Research

You can find my Google Scholar page here.

Research in Distribution Estimation

Distribution estimation concerns the problem of estimating an unknown probability distribution from a finite set of samples. The empirical estimator—equivalently, the maximum likelihood estimator (MLE)—is known to be asymptotically optimal. However, alternative procedures such as add-constant estimators, the modified Good–Turing estimator, and the profile maximum likelihood (PML) estimator can demonstrate improved performance under various choices of loss functions. These estimators are natural, in the sense that they assign equal probability to symbols that appear the same number of times in the observed sample.

In our first work, we characterize the unavoidable estimation error incurred by the class of natural estimators. This is the price any estimator has to pay for being natural. Further, we also provide an estimator for this unavoidable estimation error.

1. Estimating Error in Natural Distribution Estimation
H. Balasundaram, A. Thangaraj.
Annual Allerton Conference on Communication, Control, and Computing, 2025. Conference Paper. Slides.
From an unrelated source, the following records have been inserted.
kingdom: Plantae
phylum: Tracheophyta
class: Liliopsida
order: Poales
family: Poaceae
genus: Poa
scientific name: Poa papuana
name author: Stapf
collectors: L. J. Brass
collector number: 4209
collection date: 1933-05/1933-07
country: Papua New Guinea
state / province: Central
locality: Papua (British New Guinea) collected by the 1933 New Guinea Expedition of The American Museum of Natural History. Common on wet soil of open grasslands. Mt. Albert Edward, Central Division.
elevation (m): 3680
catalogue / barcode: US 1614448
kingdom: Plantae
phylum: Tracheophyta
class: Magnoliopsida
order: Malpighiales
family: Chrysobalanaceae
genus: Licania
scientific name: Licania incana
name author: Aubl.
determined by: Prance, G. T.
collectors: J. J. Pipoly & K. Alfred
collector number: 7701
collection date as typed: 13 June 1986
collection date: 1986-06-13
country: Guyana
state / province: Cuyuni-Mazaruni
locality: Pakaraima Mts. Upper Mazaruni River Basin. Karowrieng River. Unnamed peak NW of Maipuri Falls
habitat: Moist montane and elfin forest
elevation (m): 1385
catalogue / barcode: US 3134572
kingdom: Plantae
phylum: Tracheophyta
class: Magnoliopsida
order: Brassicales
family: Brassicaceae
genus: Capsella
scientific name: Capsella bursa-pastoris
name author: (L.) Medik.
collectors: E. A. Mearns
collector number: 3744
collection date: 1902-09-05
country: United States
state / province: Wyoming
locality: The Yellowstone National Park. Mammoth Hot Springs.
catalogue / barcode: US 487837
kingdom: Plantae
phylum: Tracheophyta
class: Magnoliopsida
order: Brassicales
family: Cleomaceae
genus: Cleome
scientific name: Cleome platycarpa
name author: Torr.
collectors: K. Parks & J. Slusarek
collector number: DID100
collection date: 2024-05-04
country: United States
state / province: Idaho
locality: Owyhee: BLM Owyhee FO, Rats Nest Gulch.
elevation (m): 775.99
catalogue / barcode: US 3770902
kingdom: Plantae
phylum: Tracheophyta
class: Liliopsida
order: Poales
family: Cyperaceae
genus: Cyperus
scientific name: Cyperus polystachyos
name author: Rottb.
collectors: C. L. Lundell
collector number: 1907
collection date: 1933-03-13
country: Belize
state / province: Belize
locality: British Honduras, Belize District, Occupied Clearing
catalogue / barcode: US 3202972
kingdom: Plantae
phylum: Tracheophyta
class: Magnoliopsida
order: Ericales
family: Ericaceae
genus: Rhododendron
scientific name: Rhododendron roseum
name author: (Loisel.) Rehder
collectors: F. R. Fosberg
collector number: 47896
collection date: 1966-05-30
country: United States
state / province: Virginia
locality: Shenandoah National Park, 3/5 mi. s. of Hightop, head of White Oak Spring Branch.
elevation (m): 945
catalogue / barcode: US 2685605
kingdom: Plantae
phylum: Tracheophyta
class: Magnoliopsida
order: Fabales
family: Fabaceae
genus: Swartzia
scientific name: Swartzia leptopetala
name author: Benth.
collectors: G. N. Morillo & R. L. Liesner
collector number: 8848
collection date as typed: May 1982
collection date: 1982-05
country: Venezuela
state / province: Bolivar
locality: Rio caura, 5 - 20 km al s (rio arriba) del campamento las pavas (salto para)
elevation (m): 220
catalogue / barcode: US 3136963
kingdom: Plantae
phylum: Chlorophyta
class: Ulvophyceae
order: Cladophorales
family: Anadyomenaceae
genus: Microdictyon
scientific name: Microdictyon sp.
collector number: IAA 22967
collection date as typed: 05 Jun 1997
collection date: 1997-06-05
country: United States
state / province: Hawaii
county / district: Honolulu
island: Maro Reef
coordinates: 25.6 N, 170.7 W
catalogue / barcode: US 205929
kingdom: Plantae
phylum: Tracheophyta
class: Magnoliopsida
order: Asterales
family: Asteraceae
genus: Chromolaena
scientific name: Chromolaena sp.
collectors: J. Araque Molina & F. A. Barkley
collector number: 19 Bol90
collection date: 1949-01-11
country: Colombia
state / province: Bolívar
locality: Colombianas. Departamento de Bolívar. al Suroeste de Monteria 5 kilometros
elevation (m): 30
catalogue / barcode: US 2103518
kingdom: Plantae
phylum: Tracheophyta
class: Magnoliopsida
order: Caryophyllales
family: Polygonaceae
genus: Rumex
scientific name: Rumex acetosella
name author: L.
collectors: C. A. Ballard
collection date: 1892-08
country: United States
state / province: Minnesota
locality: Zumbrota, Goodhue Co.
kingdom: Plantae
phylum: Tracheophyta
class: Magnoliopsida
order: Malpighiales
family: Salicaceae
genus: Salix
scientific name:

Now that there is an unavoidable lower bound on the estimator error, we develop strategies that leverage some side information to beat the performance of natural estimators. The side information could be as follows: suppose we know a synonymous distribution that is some distance from the distribution we are trying to estimate. Such side information improves our estimation error and we analyze minimax bounds in this scenario.

2. Distribution Estimation with Side Information
H. Balasundaram, A. Thangaraj.
Accepted to International Symposium on Information Theory, 2026. arXiv. EE Research Symposium Slides

How will one get such a synonymous distribution practically? We analyze this in the context of language models, and show that two words with similar embeddings also have similar distributions of words occurring after that word. For instance, the probability distibution of words occurring after the word ‘big’ and after the word ‘enormous’ would be similar and thus it is possible to mutually improve their estimates. We use this idea to construct better language models and improve the perplexity, the metric used to evaluate language models.

3. Semantic Smoothing for Language Models via Distribution Estimation and Embeddings
H. Balasundaram, S. S. Narashiman, P. Mathur, A. Thangaraj.
arXiv.

Research in Online Convex Optimization

The problem of Online Convex Optimization (OCO), where a policy selects an action before observing a convex cost function, is well understood, with a regret bound of \(O(\sqrt{T})\) for \(T\) timesteps. Another related problem is Nested Convex Body Chasing (NCBC), where a policy has to play actions inside nested convex bodies which are displayed online and attempt to minimize the distance between consecutive actions. We study two problems- COCO and CONES, which are both interesting and practical intersections of OCO and NCBC.

Constrained Online Convex Optimization (COCO) is a natural extension of OCO in which, after each action, the policy observes not only a cost function but also a constraint function. Since it may be impossible to satisfy the constraint at every step online, the goal is to simultaneously minimize regret while controlling the cumulative constraint violation. Prior work by Vaze and Sinha established that both regret and total constraint violation can both be bounded by \(O(\sqrt{T})\), a result that was widely believed to be optimal. In this work, we refute that belief and show that, in two dimensions, it is possible to achieve:

  • Regret: \(O(\sqrt{T})\)
  • Constraint violation: \(O(T^{1/3})\)

We show that incurring a constraint violation reduces either the area or the perimeter of the constraint sets shown, and this process cannot continue indefinitely. This yields a simultaneous upper bound on both the regret and the constraint violation.

1. Breaking the \(O(\sqrt{T})\) Cumulative Constraint Violation Barrier while Achieving \(O(\sqrt{T})\) Static Regret in Constrained Online Convex Optimization
H. Balasundaram, Karthick Krishna Mahendran, Rahul Vaze.
arXiv

Next, we consider a case where a single function \(f\) is known and constraint sets are shown online, and an algorithm has to simultaneously control both the regret and the movement cost. This is the problem of Convex Optimization with Nested Evolving feasible Sets (CONES). We prove that it is, in general, possible to get non-positive regret and \(\log(T)\) movement cost for a wide class of functions \(f\).

2. Convex Optimization with Nested Evolving Feasible Sets
Karthick Krishna M., H. Balasundaram, R. Vaze.
arXiv preprint arXiv:2605.07386, 2026. arXiv.

Research in Information Theory

1. Learning to Transmit Over Unknown Erasure Channels with Empirical Erasure Rate Feedback
H. Balasundaram, K. Jagannathan.
arXiv.

Research on Stable Matchings

1. Generalized Capacity Planning for the Hospital-Residents Problem
H. Balasundaram, G. Limaye, M. Nasre, and A. Raja.
Theoretical Computer Science, 2026. Journal Paper.

2. Stability Notions for Hospital Residents with Sizes
H. Balasundaram, Krishnashree J. B., G. Limaye, M. Nasre.
Foundations of Software Technology and Theoretical Computer Science 2025. Conference Paper.